▸ WORK ITEM: Can you set down, character for character, the rows from the very start up to and including the line that contains "es — and Joan is", leaving out the pictures?

▸ INPUT:
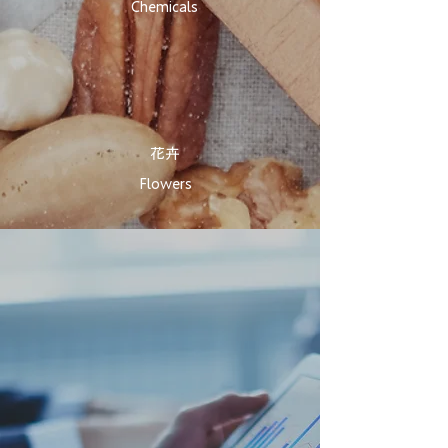
Chemicals
花卉​
Flowers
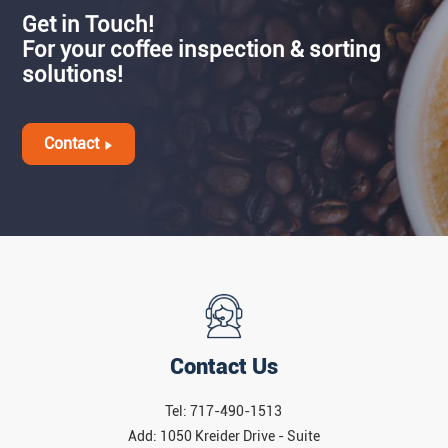
Get in Touch!
For your coffee inspection & sorting
solutions!
Contact
Contact Us
Tel: 717-490-1513
Add: 1050 Kreider Drive - Suite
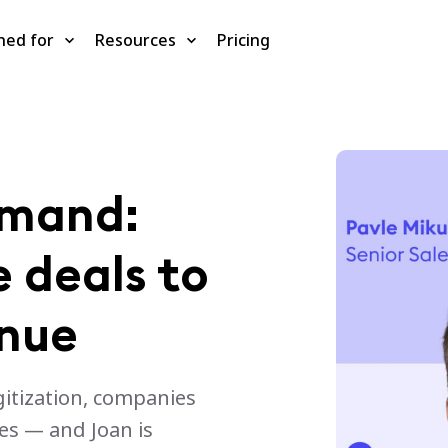
ned for
Resources
Pricing
emand:
 deals to
enue
gitization, companies
es — and Joan is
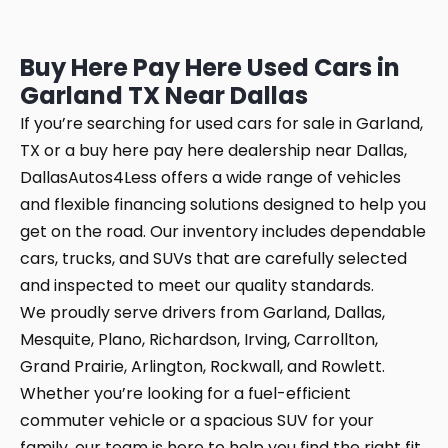
Buy Here Pay Here Used Cars in
Garland TX Near Dallas
If you’re searching for used cars for sale in Garland,
TX or a buy here pay here dealership near Dallas,
DallasAutos4Less offers a wide range of vehicles
and flexible financing solutions designed to help you
get on the road. Our inventory includes dependable
cars, trucks, and SUVs that are carefully selected
and inspected to meet our quality standards.
We proudly serve drivers from Garland, Dallas,
Mesquite, Plano, Richardson, Irving, Carrollton,
Grand Prairie, Arlington, Rockwall, and Rowlett.
Whether you’re looking for a fuel-efficient
commuter vehicle or a spacious SUV for your
family, our team is here to help you find the right fit.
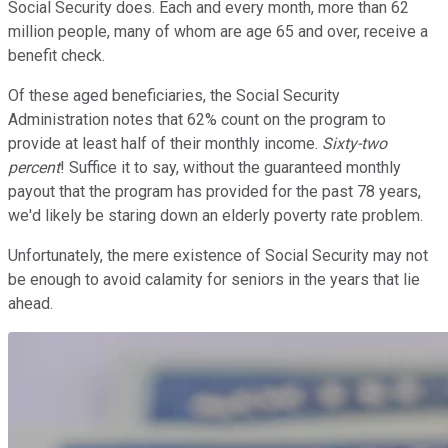
Social Security does. Each and every month, more than 62
million people, many of whom are age 65 and over, receive a
benefit check.
Of these aged beneficiaries, the Social Security
Administration notes that 62% count on the program to
provide at least half of their monthly income.
Sixty-two
percent
! Suffice it to say, without the guaranteed monthly
payout that the program has provided for the past 78 years,
we'd likely be staring down an elderly poverty rate problem.
Unfortunately, the mere existence of Social Security may not
be enough to avoid calamity for seniors in the years that lie
ahead.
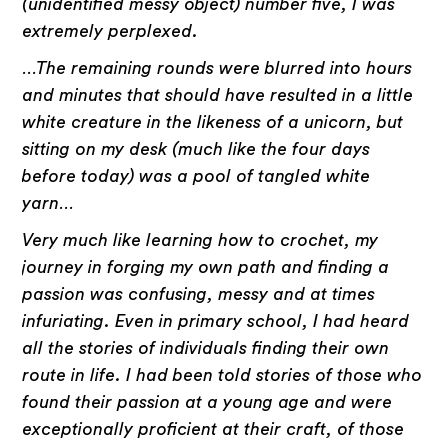
(unidentified messy object) number five, I was
extremely perplexed.
…The remaining rounds were blurred into hours
and minutes that should have resulted in a little
white creature in the likeness of a unicorn, but
sitting on my desk (much like the four days
before today) was a pool of tangled white
yarn…
Very much like learning how to crochet, my
journey in forging my own path and finding a
passion was confusing, messy and at times
infuriating. Even in primary school, I had heard
all the stories of individuals finding their own
route in life. I had been told stories of those who
found their passion at a young age and were
exceptionally proficient at their craft, of those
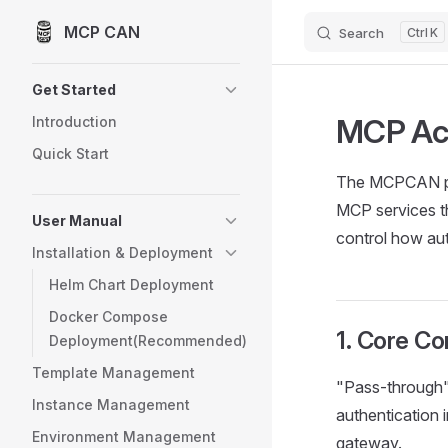
MCP CAN
Skip to content
Search
K
Sidebar Navigation
Get Started
MCP Acc
Introduction
Quick Start
The MCPCAN plat
MCP services th
User Manual
control how aut
Installation & Deployment
Helm Chart Deployment
Docker Compose
1. Core C
Deployment(Recommended)
Template Management
"Pass-through"
Instance Management
authentication 
Environment Management
gateway.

▸ PROBLEM SOLUTION:
Chemicals
花卉​
Flowers
Get in Touch!
For your coffee inspection & sorting
solutions!
Contact
Contact Us
Tel: 717-490-1513
Add: 1050 Kreider Drive - Suite
ned for
Resources
Pricing
emand:
 deals to
enue
gitization, companies
es — and Joan is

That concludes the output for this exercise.